For those of you who don’t know, I quit a decent-paying but utterly soul-draining job a year ago to teach full time at the local university. I had taught night classes for years and finally took the plunge to work as an adjunct instructor. Next week begins the mad dash to the starting lineup that is the fall semester. I’ve been knee-deep, no, nearly waist-deep in educational and quasi-educational tasks this week. Course list? Check. Textbooks? Check. Paper cuts? Check. School supplies? Check. Next week will be worse. My reading time slows to nil right before the semester starts. Actually, let me amend that – my free reading time slows. My academic reading/re-reading/prep reading kicks into full gear.

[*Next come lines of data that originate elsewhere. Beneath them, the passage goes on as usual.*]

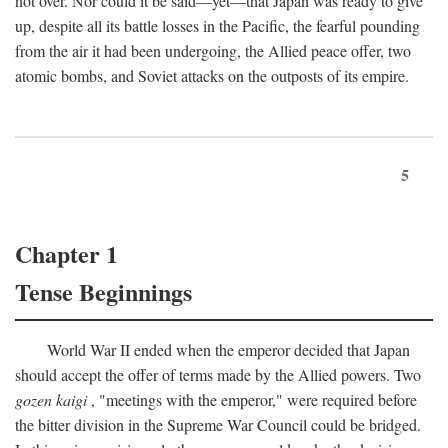
not over. Nor could it be said—yet—that Japan was ready to give
up, despite all its battle losses in the Pacific, the fearful pounding
from the air it had been undergoing, the Allied peace offer, two
atomic bombs, and Soviet attacks on the outposts of its empire.
5
Chapter 1
Tense Beginnings
World War II ended when the emperor decided that Japan
should accept the offer of terms made by the Allied powers. Two
gozen kaigi
, "meetings with the emperor," were required before
the bitter division in the Supreme War Council could be bridged.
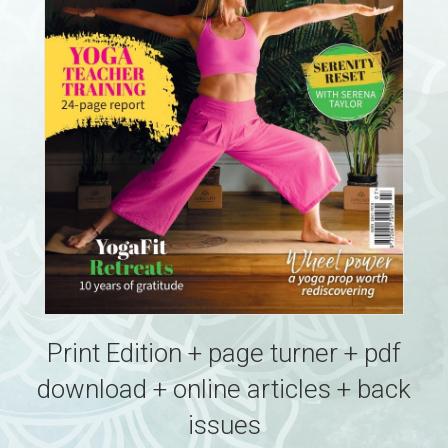
Print Edition + page turner + pdf
download + online articles + back
issues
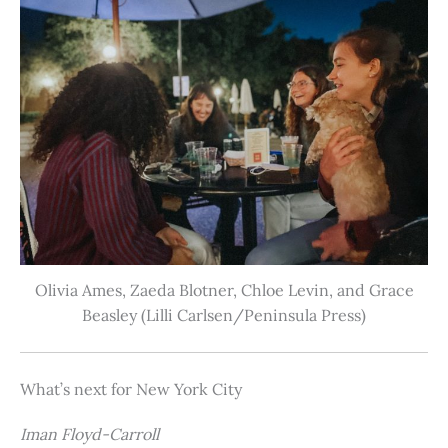
Olivia Ames, Zaeda Blotner, Chloe Levin, and Grace
Beasley (Lilli Carlsen/Peninsula Press)
What’s next for New York City
Iman Floyd-Carroll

As an adjunct, I face a number of difficulties: Will my schedule change again? Will any more of my classes get handed to full-time folks? Can I make it between two campuses roughly 35 minutes apart? When will I eat? How will I pay bills if they cut any more classes? Dang, do I really have to pay $56 for a desk copy? And most importantly, where can I find a school bag, not a backpack, that isn’t hideous and with enough pockets for my anal-retentive tendencies? I know, I know. Please don’t virtually slap me.
Well, ok, those are my worries, i.e. concerning me. There are others as well: How can I best interact with these students? Do I use tech? If so, to what extent? Do I create online discussion forums for them? Do I then need to police them? How should I best set the tone of the course? What should I change to reach more students? Should I stand on my head in order to make them notice that hey – I’m up here doing my darndest to get your attention?

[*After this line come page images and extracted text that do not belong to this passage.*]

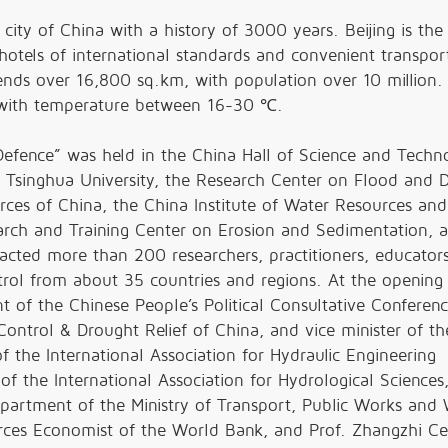
city of China with a history of 3000 years. Beijing is the 
hotels of international standards and convenient transpor
tends over 16,800 sq.km, with population over 10 million.
a with temperature between 16-30
℃
.
fence” was held in the China Hall of Science and Techn
 Tsinghua University, the Research Center on Flood and 
rces of China, the China Institute of Water Resources and
rch and Training Center on Erosion and Sedimentation, a
acted more than 200 researchers, practitioners, educator
ontrol from about 35 countries and regions. At the opening
of the Chinese People’s Political Consultative Conferenc
Control & Drought Relief of China, and vice minister of t
of the International Association for Hydraulic Engineering
of the International Association for Hydrological Sciences,
partment of the Ministry of Transport, Public Works and 
ces Economist of the World Bank, and Prof. Zhangzhi Ce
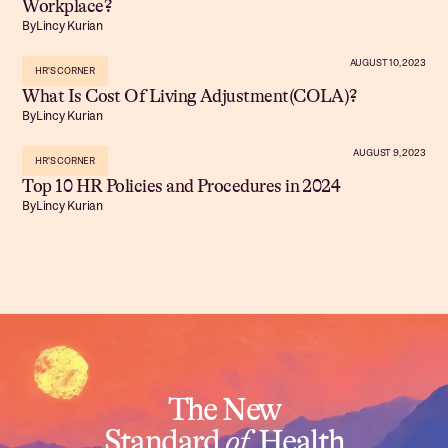
Workplace?
By
Lincy Kurian
AUGUST 10, 2023
HR'S CORNER
What Is Cost Of Living Adjustment(COLA)?
By
Lincy Kurian
AUGUST 9, 2023
HR'S CORNER
Top 10 HR Policies and Procedures in 2024
By
Lincy Kurian
The New
Standard
of
Health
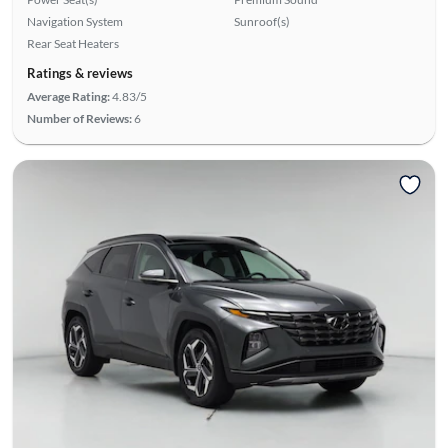
Navigation System
Sunroof(s)
Rear Seat Heaters
Ratings & reviews
Average Rating:
4.83/5
Number of Reviews:
6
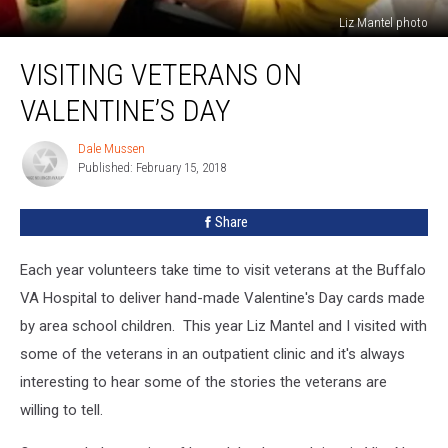
Liz Mantel photo
Visiting
VISITING VETERANS ON
Veterans
on
VALENTINE’S DAY
Valentine’s
Day
Dale Mussen
Dale
Published: February 15, 2018
Mussen
Share
Each year volunteers take time to visit veterans at the Buffalo
VA Hospital to deliver hand-made Valentine's Day cards made
by area school children. This year Liz Mantel and I visited with
some of the veterans in an outpatient clinic and it's always
interesting to hear some of the stories the veterans are
willing to tell.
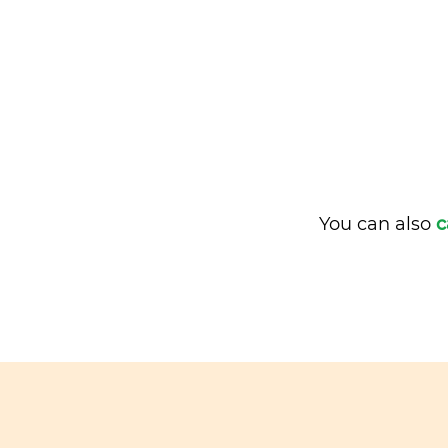
You can also
c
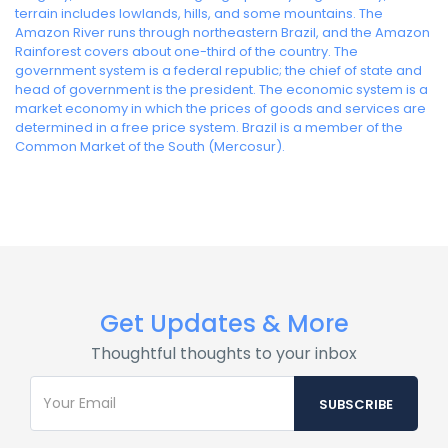
terrain includes lowlands, hills, and some mountains. The
Amazon River runs through northeastern Brazil, and the Amazon
Rainforest covers about one-third of the country. The
government system is a federal republic; the chief of state and
head of government is the president. The economic system is a
market economy in which the prices of goods and services are
determined in a free price system. Brazil is a member of the
Common Market of the South (Mercosur).
Get Updates & More
Thoughtful thoughts to your inbox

Let’s not mince words. I teach freshman and sophomore English classes. Entry-level composition. Students don’t like it. I hope I’ve made it a less painful process for many of them, but that’s only part of my job. I aim to make it applicable, engaging, and enticing as much as possible. There’s still a heck of a lot of stuff to toss at them. Giving each semester an overall arc seems to help; if there is a main focus to the course, it helps me and them. And I do my work – don’t doubt it. My current reading material is Background Readings for Teachers of American Literature by Venetria K. Patton. While I love history, this is not exactly bedtime reading. However, I’ve also got Sarah Vowell’s The Wordy Shipmates playing in the car. She’s the only person I’ve ever found who can make the Puritans and Pilgrims sound like MTV’s The Real World (the only reality TV show I’ve ever watched). I’ve taught American Literature twice before, but you’d be amazed how quickly the mind forgets. Apparently, my note-taking skills aren’t quite up to par. Notes such as “went from a society based on class to a society based on survival and dependence on one another” are all fine and good but aren’t really what I need. Note to self: enough with the shorthand!
Teaching has changed a lot, and teaching hasn’t changed a lot. An #engchat Twitter conversation yesterday was pretty indicative of that. Some people push teaching composition in modes (argumentation, compare/contrast, cause/effect); others prefer to teach genre and explain modes through that. One particular tweeter/twit/bird (?) kept harping on “community, community” but never really explained what the community was supposed to do. Some require class blogs; others use wikis. There is so much out there, and I feel if I don’t utilize it, I’m cheating my students. Then I tell myself that when I was in school, we didn’t have all that, and I still turned out ok. A good educator is a good educator.
My English teachers in high school were unbelievable, but my all-time favorite was Mrs. Richter. Her class wasn’t simple – far from it. She challenged all of us, but she also treated us as individuals, not just silly 17-year-olds, which we were. I remember I thought one of the coolest things about her was that she played soft music during tests. I hate silence, and that bit of noise was much appreciated. More than that, though, she wasn’t afraid to venture outside her discipline. If she thought a work of art or a piece of music could get the job done, she used it. She is one of the reasons I teach today, and she is the reason I try, always, to test the waters with something new.
My question to you, then, is this: What were your most memorable courses/teachers? What made them/he/she memorable? What approaches in the classroom had an effect on you? Be specific. I want to know. Don’t worry, your answers won’t be graded.